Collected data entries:
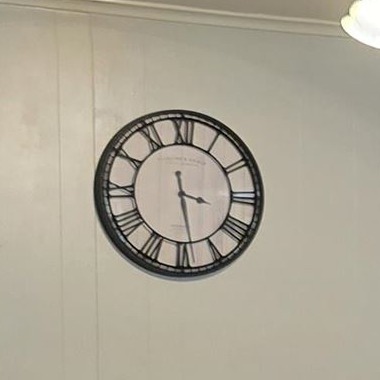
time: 3:28
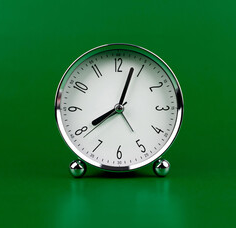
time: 8:03
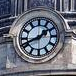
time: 1:41
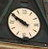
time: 9:50
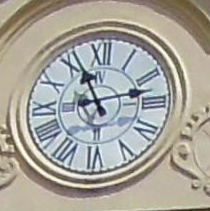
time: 11:12
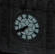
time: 7:40
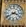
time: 3:39
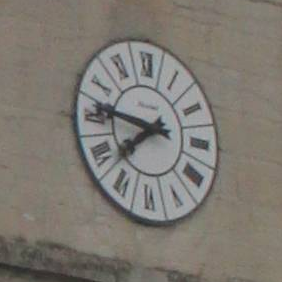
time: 7:46
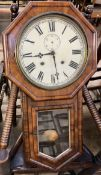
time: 5:43
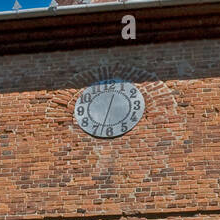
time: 12:32
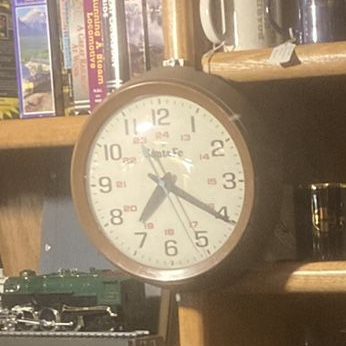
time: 7:20
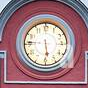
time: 5:46
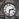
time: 2:31
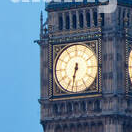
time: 6:32
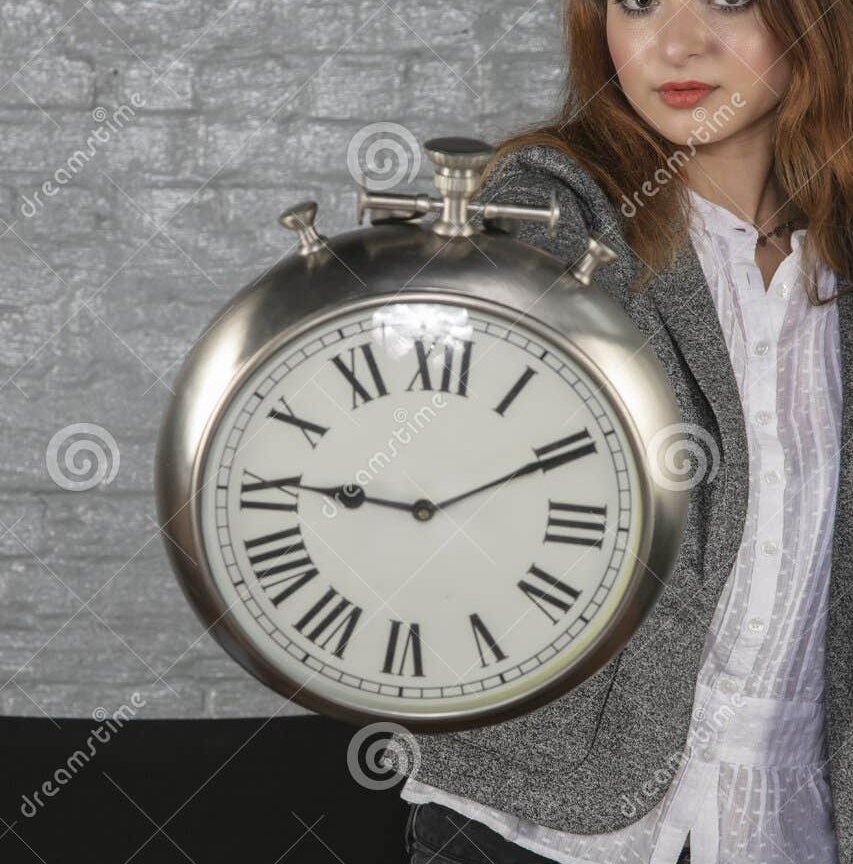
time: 9:10
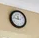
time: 11:46
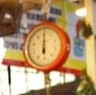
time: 5:59
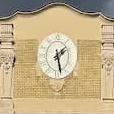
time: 1:28
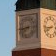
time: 7:43
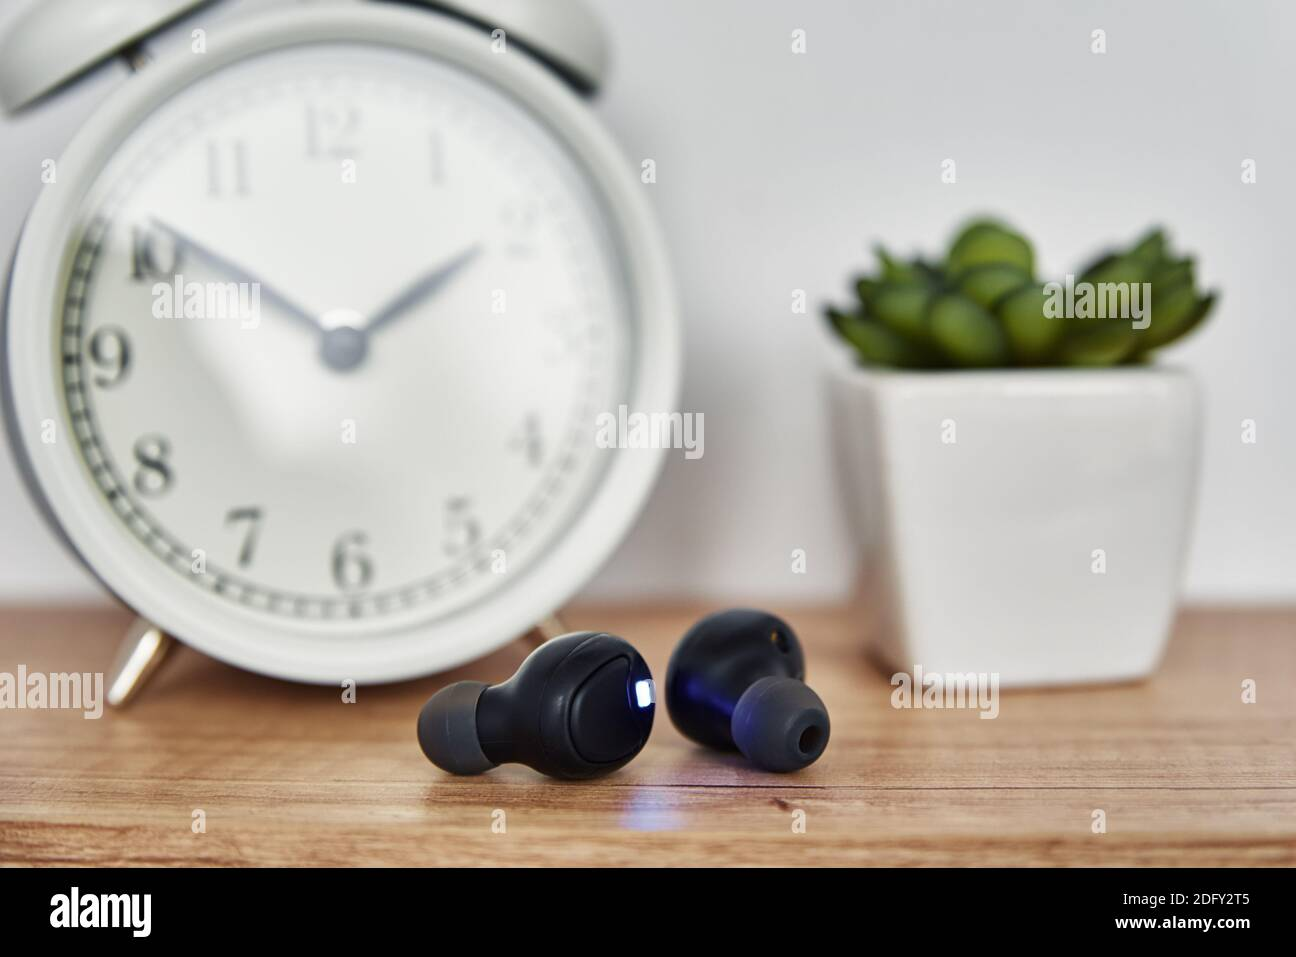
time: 1:50
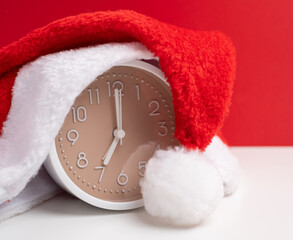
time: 7:00
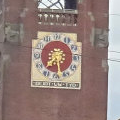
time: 7:28
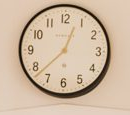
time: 12:37
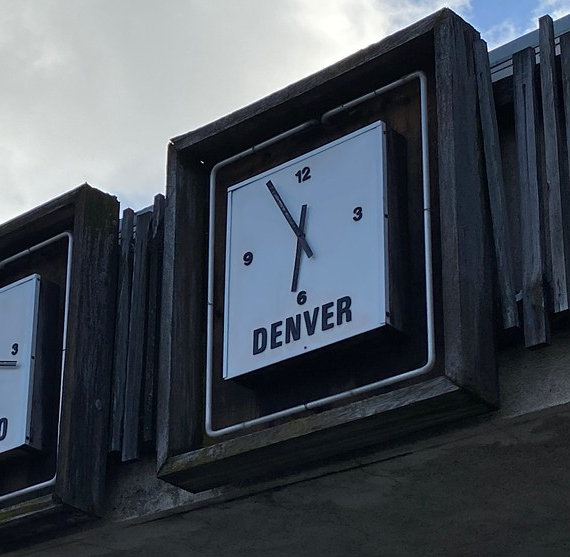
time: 6:54
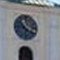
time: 10:20
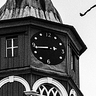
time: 8:43
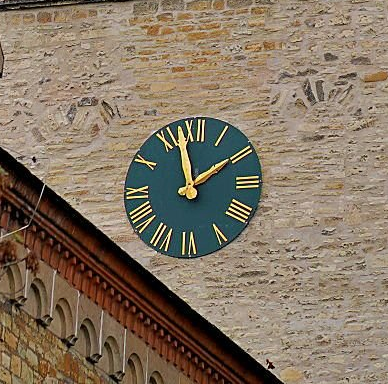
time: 1:57
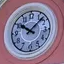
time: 10:07
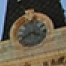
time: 3:40
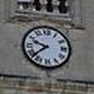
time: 9:38
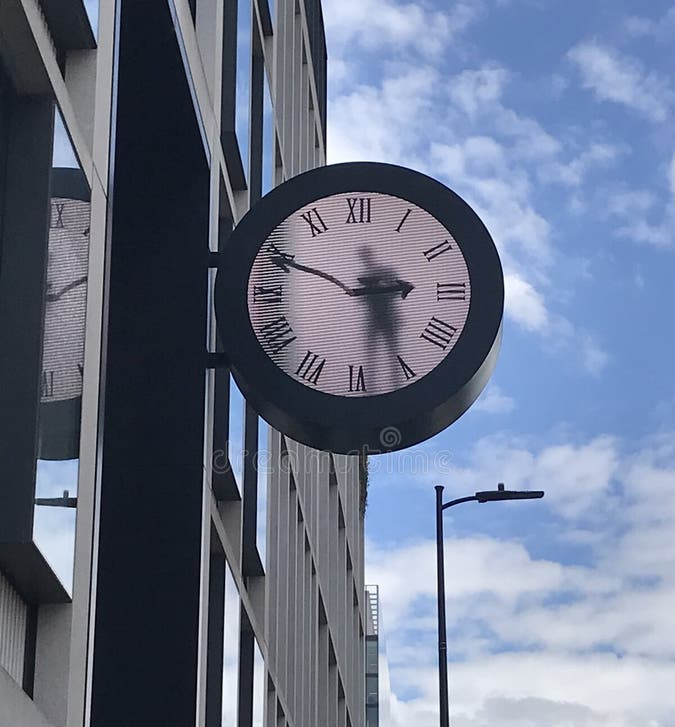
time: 2:48
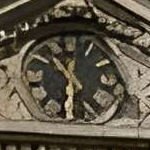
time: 10:30
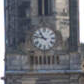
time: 10:47
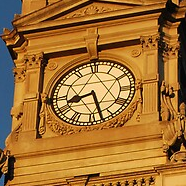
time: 8:27
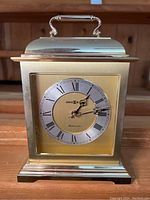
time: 1:13
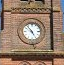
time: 4:52
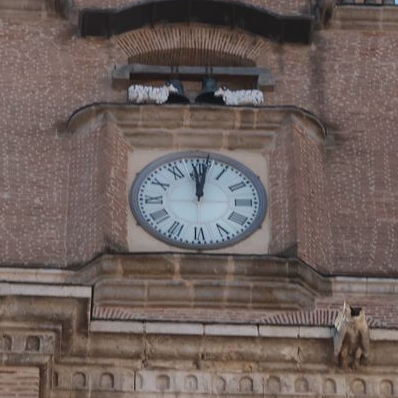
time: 12:01
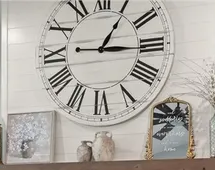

■ Instruction ■
Copy every line of the entries above verbatim, leaving the pictures out of your answer.

■ Written reply ■
time: 3:28
time: 8:03
time: 1:41
time: 9:50
time: 11:12
time: 7:40
time: 3:39
time: 7:46
time: 5:43
time: 12:32
time: 7:20
time: 5:46
time: 2:31
time: 6:32
time: 9:10
time: 11:46
time: 5:59
time: 1:28
time: 7:43
time: 1:50
time: 7:00
time: 7:28
time: 12:37
time: 6:54
time: 10:20
time: 8:43
time: 1:57
time: 10:07
time: 3:40
time: 9:38
time: 2:48
time: 10:30
time: 10:47
time: 8:27
time: 1:13
time: 4:52
time: 12:01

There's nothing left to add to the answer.